February 14, 1958 was a Friday night. Snow lovers got a special gift as the heaviest snowfall since 1948 blanketed Birmingham with over two inches of snow.
Unprepared celebrants headed out for a night on the town got a rude surprise.
The northwest corner of Alabama was blanketed with 3-6 inches of snow. Six to eight inches fell in Decatur.
As often is the case around these parts, snowfall amounts varied over a short distance. While there was two inches on the ground in Bessemer, there was none in Tuscaloosa.
At the Birmingham Municipal Airport, A Delta Airlines DC-7 slid off the runway on Saturday morning and buried itself nose deep in slush and mud when the nosewheel broke. None of the 43 passengers were injured.

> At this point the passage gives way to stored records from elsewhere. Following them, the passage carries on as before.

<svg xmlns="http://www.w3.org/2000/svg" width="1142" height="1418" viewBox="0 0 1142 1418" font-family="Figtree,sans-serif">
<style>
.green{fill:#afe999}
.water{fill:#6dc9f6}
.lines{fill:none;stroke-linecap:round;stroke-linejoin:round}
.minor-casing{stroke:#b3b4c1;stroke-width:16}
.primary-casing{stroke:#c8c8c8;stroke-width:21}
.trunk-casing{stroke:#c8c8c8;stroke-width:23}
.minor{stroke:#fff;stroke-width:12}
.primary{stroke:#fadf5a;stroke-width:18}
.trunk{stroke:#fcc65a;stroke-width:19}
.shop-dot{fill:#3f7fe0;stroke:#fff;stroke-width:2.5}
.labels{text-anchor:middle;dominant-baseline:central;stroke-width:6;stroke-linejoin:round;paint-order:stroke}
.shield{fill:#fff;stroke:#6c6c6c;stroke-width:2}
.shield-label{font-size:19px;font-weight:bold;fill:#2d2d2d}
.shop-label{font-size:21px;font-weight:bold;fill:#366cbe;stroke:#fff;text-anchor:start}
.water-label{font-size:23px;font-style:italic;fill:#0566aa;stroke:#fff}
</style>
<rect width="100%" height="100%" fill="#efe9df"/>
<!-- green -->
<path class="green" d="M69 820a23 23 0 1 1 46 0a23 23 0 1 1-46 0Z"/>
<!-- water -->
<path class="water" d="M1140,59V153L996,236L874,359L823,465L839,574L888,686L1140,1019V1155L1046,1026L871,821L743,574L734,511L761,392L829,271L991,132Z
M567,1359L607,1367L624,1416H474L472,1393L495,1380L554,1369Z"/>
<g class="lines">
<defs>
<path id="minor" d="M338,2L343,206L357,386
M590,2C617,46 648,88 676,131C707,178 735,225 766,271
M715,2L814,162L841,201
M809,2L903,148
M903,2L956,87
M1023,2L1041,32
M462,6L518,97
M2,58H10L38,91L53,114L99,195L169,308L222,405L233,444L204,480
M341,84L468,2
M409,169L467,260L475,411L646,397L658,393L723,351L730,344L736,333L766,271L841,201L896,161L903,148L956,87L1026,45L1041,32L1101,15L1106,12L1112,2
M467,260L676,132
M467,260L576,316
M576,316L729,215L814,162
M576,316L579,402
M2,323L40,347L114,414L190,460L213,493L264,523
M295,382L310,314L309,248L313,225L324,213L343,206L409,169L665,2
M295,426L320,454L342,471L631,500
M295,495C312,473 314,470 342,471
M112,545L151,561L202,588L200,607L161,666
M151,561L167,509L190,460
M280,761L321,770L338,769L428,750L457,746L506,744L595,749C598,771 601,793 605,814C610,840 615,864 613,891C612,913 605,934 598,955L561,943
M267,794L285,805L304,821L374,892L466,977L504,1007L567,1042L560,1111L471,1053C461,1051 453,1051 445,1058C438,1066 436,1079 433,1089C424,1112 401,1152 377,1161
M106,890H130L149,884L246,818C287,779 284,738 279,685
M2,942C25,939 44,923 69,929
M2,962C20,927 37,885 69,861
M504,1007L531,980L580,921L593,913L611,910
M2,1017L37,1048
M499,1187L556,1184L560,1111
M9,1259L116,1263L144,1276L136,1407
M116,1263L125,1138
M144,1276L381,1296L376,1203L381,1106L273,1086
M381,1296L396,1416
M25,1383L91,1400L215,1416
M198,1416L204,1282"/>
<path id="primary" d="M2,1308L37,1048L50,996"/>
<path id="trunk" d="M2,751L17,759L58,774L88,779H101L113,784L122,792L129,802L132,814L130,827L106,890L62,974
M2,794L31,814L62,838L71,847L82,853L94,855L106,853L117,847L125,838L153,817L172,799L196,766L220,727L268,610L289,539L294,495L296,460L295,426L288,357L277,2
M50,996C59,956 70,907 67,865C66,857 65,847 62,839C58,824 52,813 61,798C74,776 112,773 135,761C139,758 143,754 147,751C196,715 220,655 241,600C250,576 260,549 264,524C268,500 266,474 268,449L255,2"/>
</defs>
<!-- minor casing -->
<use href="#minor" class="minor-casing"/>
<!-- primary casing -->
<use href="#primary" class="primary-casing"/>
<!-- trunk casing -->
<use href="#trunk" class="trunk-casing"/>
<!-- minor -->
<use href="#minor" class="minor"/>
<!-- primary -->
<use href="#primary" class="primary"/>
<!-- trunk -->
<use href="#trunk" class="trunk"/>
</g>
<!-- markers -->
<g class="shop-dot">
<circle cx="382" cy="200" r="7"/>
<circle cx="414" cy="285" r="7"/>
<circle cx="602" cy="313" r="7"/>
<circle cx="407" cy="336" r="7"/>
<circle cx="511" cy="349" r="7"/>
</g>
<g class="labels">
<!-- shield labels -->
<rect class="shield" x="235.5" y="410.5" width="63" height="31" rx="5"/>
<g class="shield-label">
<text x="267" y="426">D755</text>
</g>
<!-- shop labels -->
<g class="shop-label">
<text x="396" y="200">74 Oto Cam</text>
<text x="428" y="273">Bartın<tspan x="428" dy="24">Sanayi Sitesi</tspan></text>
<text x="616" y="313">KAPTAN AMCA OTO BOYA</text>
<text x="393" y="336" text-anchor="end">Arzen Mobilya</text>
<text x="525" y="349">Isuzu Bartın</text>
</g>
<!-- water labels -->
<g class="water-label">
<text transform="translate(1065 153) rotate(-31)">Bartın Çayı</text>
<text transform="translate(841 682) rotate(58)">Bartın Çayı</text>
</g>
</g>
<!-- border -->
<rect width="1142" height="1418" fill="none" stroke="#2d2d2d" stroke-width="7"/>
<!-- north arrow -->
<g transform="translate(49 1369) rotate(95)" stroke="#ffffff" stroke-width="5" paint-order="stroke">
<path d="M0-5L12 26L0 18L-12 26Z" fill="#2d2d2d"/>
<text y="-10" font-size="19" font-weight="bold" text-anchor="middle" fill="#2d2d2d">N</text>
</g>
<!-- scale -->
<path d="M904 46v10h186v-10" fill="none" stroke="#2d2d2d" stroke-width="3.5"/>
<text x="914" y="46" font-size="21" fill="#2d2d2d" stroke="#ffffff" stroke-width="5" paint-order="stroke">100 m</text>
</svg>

“If a picture is worth a thousand words, this one is worth a million memories.
This is a little house that once sat on a hilltop in eastern Cullman County in one of the largest snowstorms in Alabama history: February 14, 1958.
There are some unofficial reports of 18-plus inches of snow from that one north of Cullman and Holly Pond, but my mom says this was the most snow she’d ever seen – including the Blizzard of ’93.
I went home and found this tonight because something in the weather pattern looks like ’58. In fact, one of the analogs to the expected weather pattern around mid-February produced THIS storm.
That doesn’t mean it’ll happen again, but if you didn’t get enough winter back in January – there’s more coming. Sooner than most of us would like!”